Question

A hemispherical bowl just floats without sinking in a liquid of density 1.2 $\times$ ${10}^{3}kg/m^3$. If outer diameter and the density of the bowl are 1 m and 2 $\times$ 10${}^4$ kg/m${}^3$ respectively, then the inner diameter of the bowl will be

• A. 0.94 m
• B. 0.97 m
• C. 0.98 m
• D. 0.99 m

Answer 1

The correct option is C

0.98 m

Weight of the bowl = mg

=$V\rho g=\frac{4}{3}\pi [⟮\frac{D}{2}{⟯}^3-⟮\frac{d}{2}{⟯}^3]\rho g$

where D = Outer diameter,

d = Inner diameter

$\rho$= Density of bowl

Weight of the liquid displaced by the bowl

=$V\sigma g=\frac{4}{3}\pi ⟮\frac{D}{2}{⟯}^3\sigma g$

where $\sigma$ is the density of the liquid.

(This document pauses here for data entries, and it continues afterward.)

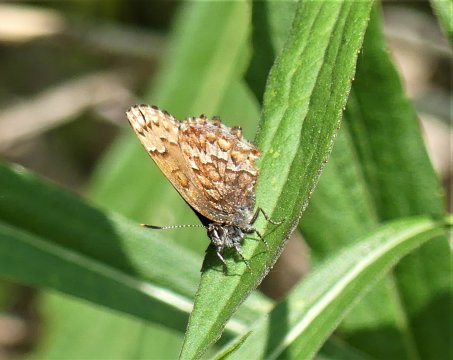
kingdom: Animalia
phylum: Arthropoda
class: Insecta
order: Lepidoptera
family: Lycaenidae
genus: Incisalia
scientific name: Incisalia niphon
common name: Eastern Pine Elfin
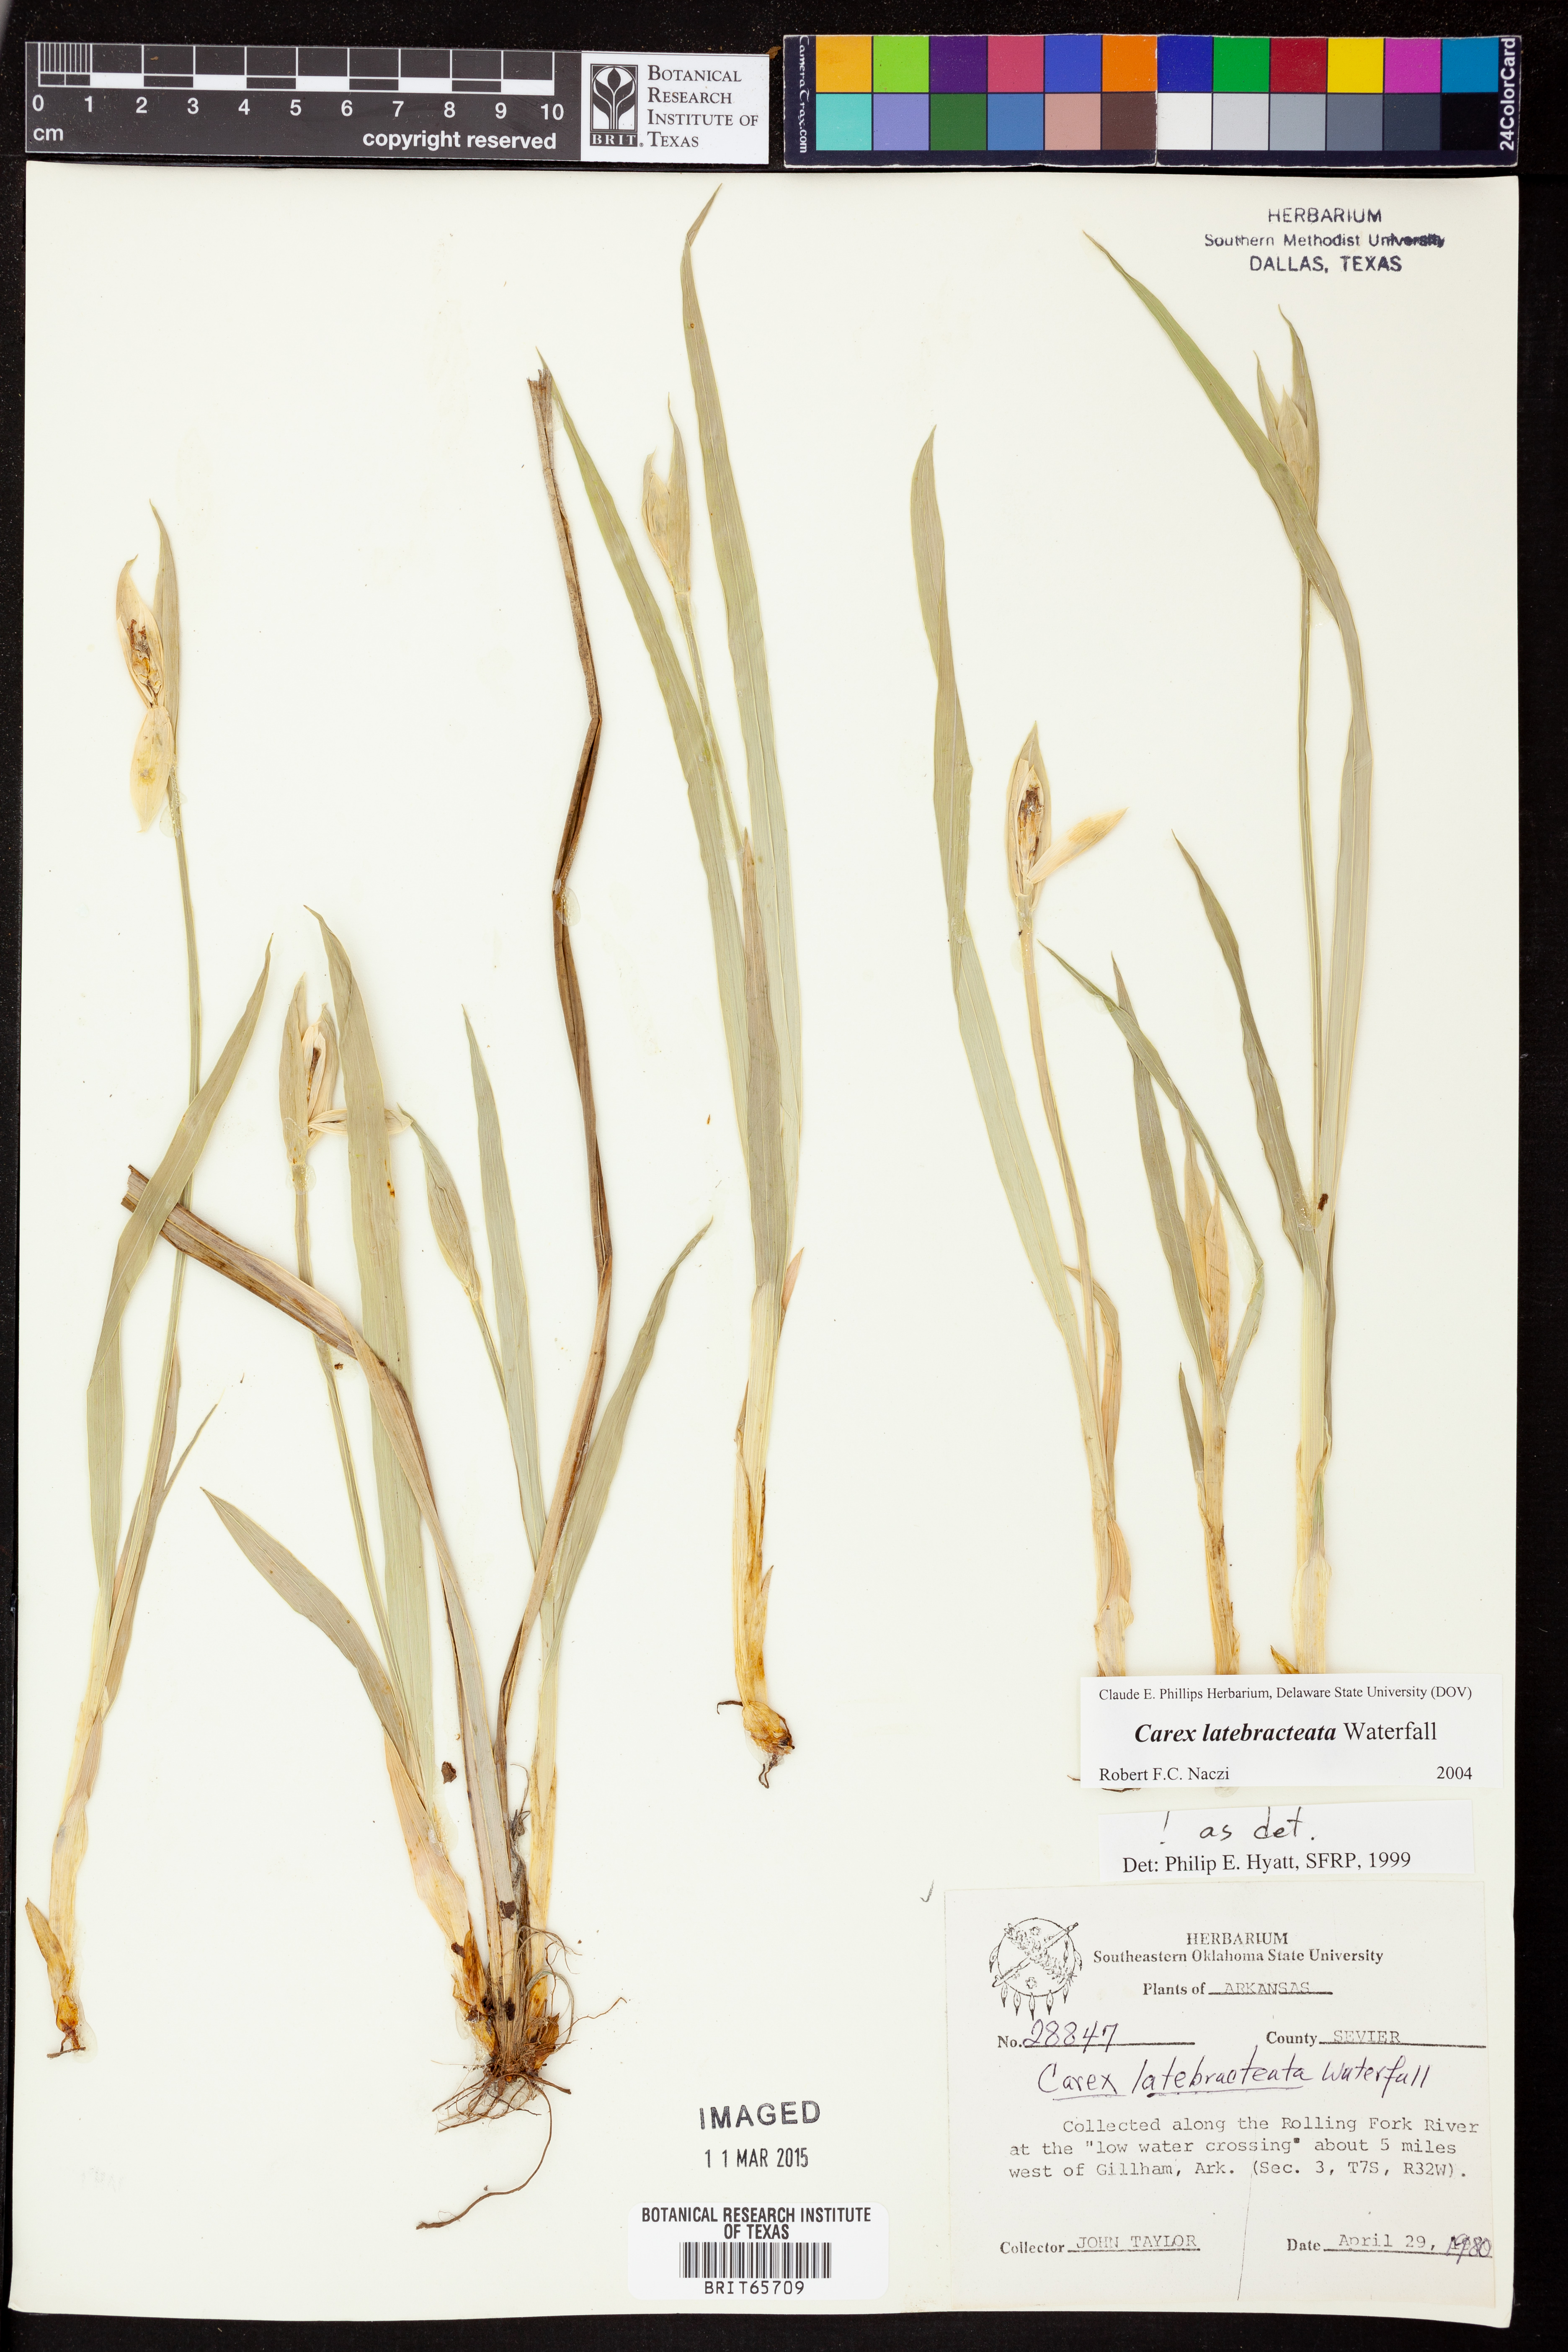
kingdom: Plantae
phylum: Tracheophyta
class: Liliopsida
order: Poales
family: Cyperaceae
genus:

For the flotation $\frac{4}{3}\pi ⟮\frac{D}{2}{⟯}^3\sigma g=\frac{4}{3}\pi [⟮\frac{D}{2}{⟯}^3-⟮\frac{d}{2}{⟯}^3]\rho g$

$\Rightarrow ⟮\frac{1}{2}{⟯}^3\times 1.2\times {10}^3=[⟮\frac{1}{2}{⟯}^3-⟮\frac{d}{2}{⟯}^3]2\times {10}^4$

By solving we get d = 0.98 m.